Selectman Frank Fenner, chairman of the selectmen, began by announcing that the board was looking for ways to keep Menemsha a viable fishing port and wanted to hear from fishermen about what could be done to facilitate that goal.
The fishermen spoke about the regulations that make it difficult to earn a living and costs that continue to rise faster than the price fishermen receive for their catch. They talked about the challenges they face in bringing their catch to market and what might be done to improve the flow of fish off-Island.
One improvement all the fishermen agreed is needed is a plentiful source of ice. Selectmen said it might be possible to provide space for a private ice operation.
Nick Warburton of West Tisbury, a commercial rod and reel bass fisherman, asked selectmen to find room in the harbor where the dozen or so boats that operate out of the harbor during the commercial bass season could raft together overnight.
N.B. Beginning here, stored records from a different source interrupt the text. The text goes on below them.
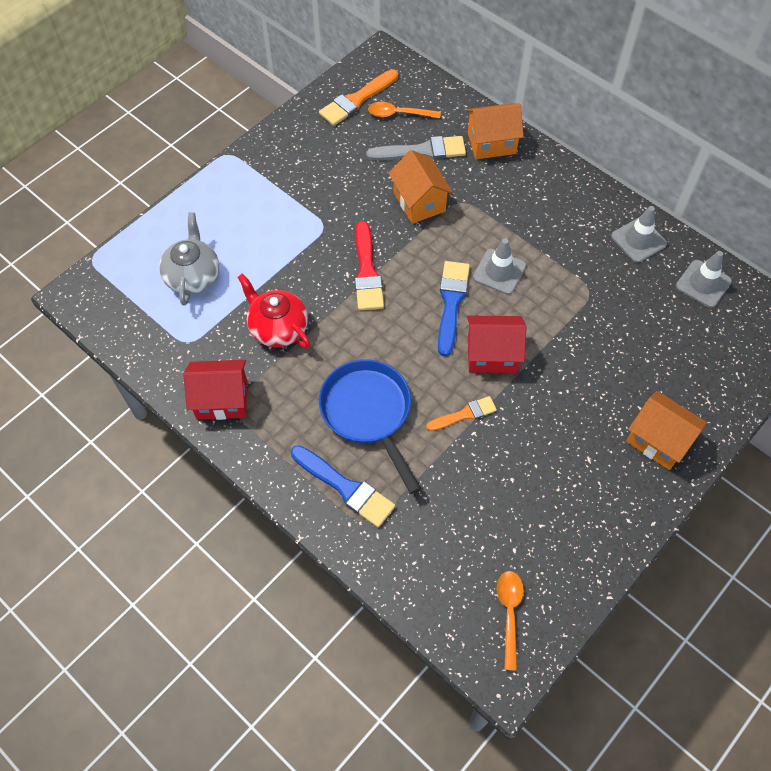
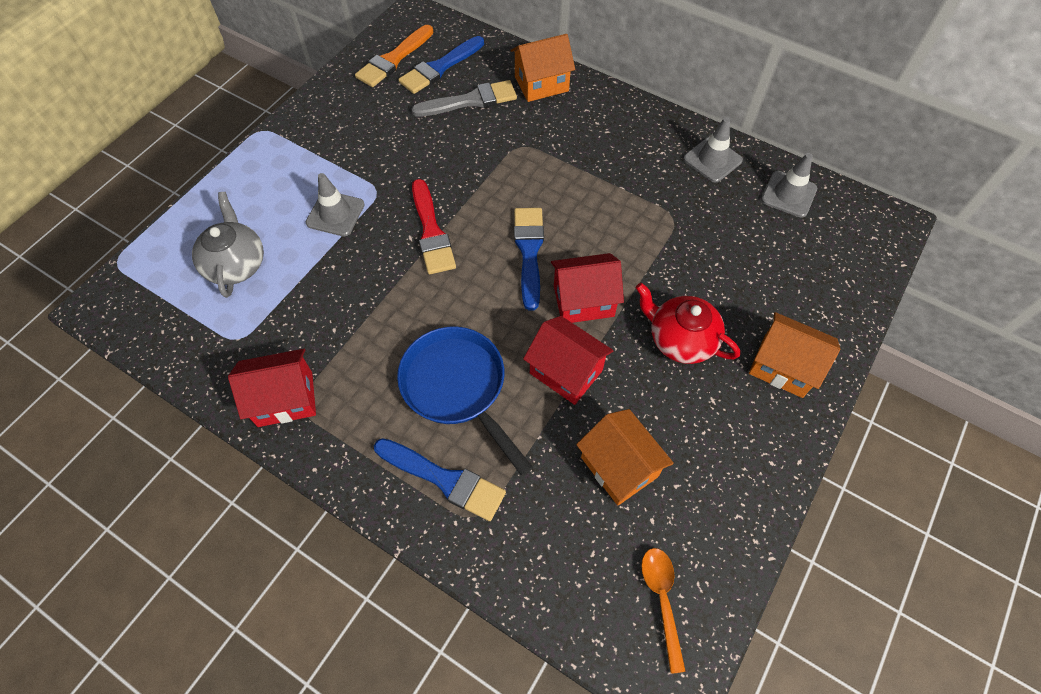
camera: 10 degrees left, 0 degrees up
red teapot [237,273,311,348] -> red teapot moved to [636,283,740,364]
orange spoon [368,102,441,118] -> blue brush [398,36,484,94]
orange house [388,150,453,224] -> orange house moved to [576,409,674,506]
orange brush [426,396,497,431] -> red house [523,316,614,405]
grey traffic cone [473,238,526,295] -> grey traffic cone moved to [306,173,365,236]

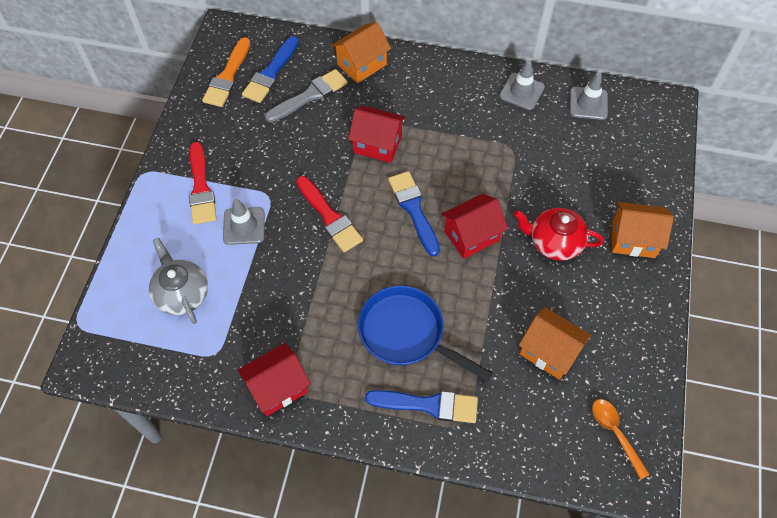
camera: 20 degrees left, 0 degrees up
red house [523,316,614,405] -> red house moved to [348,106,406,163]
none -> red brush [189,142,217,224]

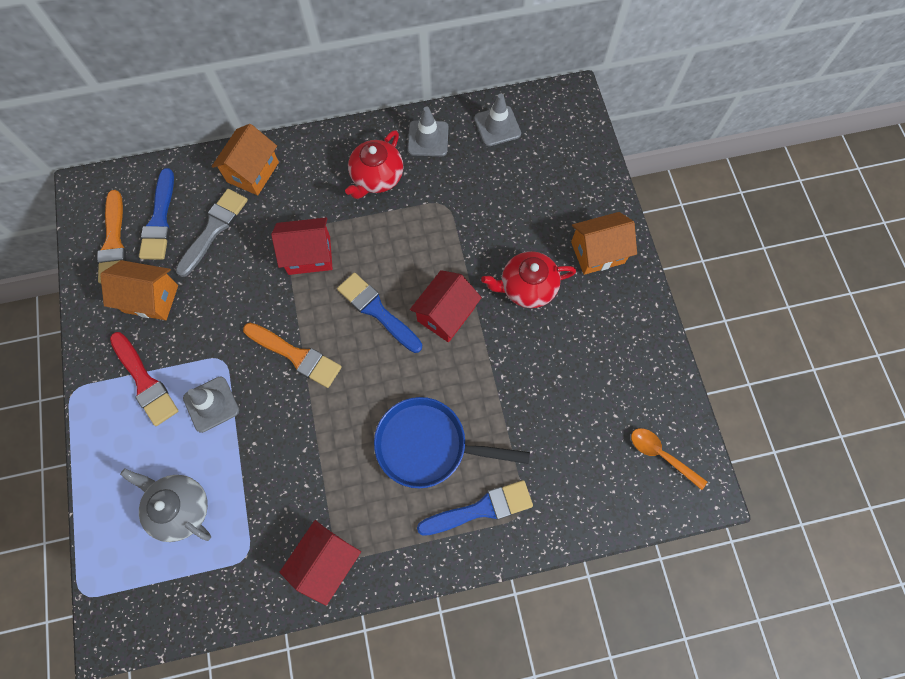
camera: 25 degrees left, 10 degrees up
red brush [296,176,363,252] -> orange brush [243,323,342,388]
orange house [519,307,591,380] -> orange house moved to [100,260,178,320]
none -> red teapot [345,130,403,199]

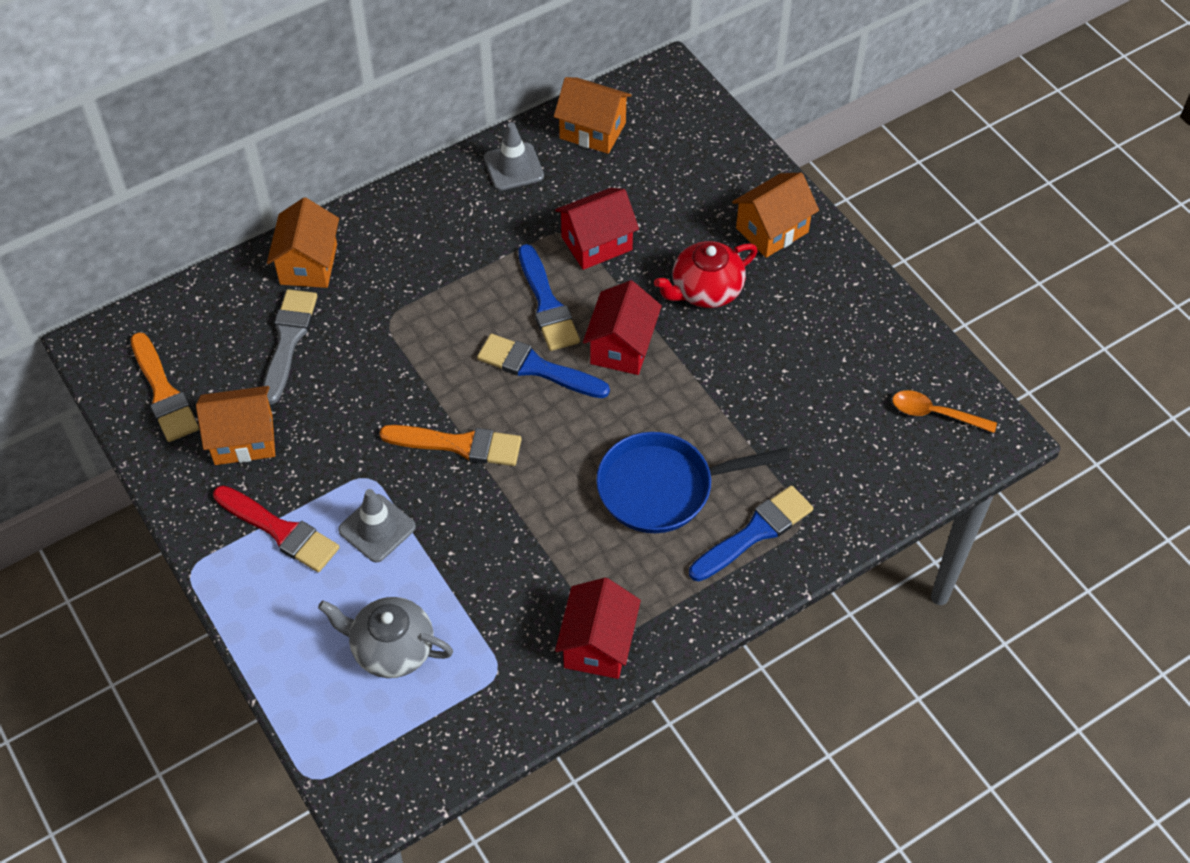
camera: 20 degrees left, 15 degrees down
blue brush [139,168,174,260] -> blue brush moved to [518,244,580,351]
red house [271,217,333,275] -> red house moved to [555,188,639,270]
red teapot [345,130,403,199] -> none
grey traffic cone [474,93,521,146] -> orange house [554,77,632,154]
They agreed to discuss it.
Throughout the meeting, Dennis Jason, Chilmark harbormaster, returned to the same theme. He said the harbor needed a good wholesale buyer who would provide a long-term commitment and had access to markets. He added that price depends on the quality of the product and marketing, which meant that the fishermen would need to handle the fish well.
Stanley Larsen, Chilmark shellfish constable and the owner of a fish market located on one of the town's bulkhead lease lots, and his brother Karsten Larsen, a commercial fisherman who had helped bring local fish to mainland markets in the past, both said they planned to buy fish this summer.
Riggs Parker, a Chilmark selectman, questioned whether other Island fishermen would be interested in coming to Menemsha if a market existed
Donny Benefit of Edgartown said he would gladly bring his catch up-Island. Describing the dilemma he now faced with a catch of seabass, he said that if he utilized an Island wholesaler who specializes mainly in conch the sea bass price was low because of the buyer's limited market connections. A better market price is available in Falmouth, but the cost of fuel to reach the buyer there would eat into his profits, which were already limited by state regulations that restricted the amount of fish he could catch on any one day.
Greg Mayhew, a Menemsha draggerman, said that at one time fishermen could switch from species to species, but that versatility is disappearing under the weight of new fishing restrictions. "The long-term outlook for small boats is not good," he said.
Offering another perspective, Louis Larsen, owner of the Net Result fish market in Vineyard Haven and a former commercial fisherman, said he buys fish from the fishermen who provide him with a consistent supply. Mr. Larsen said the high cost of licensing and meeting processing regulations limited his ability to market fish off-Island. "You just can't fillet a fish, stick it in a box and send it to New York," he said.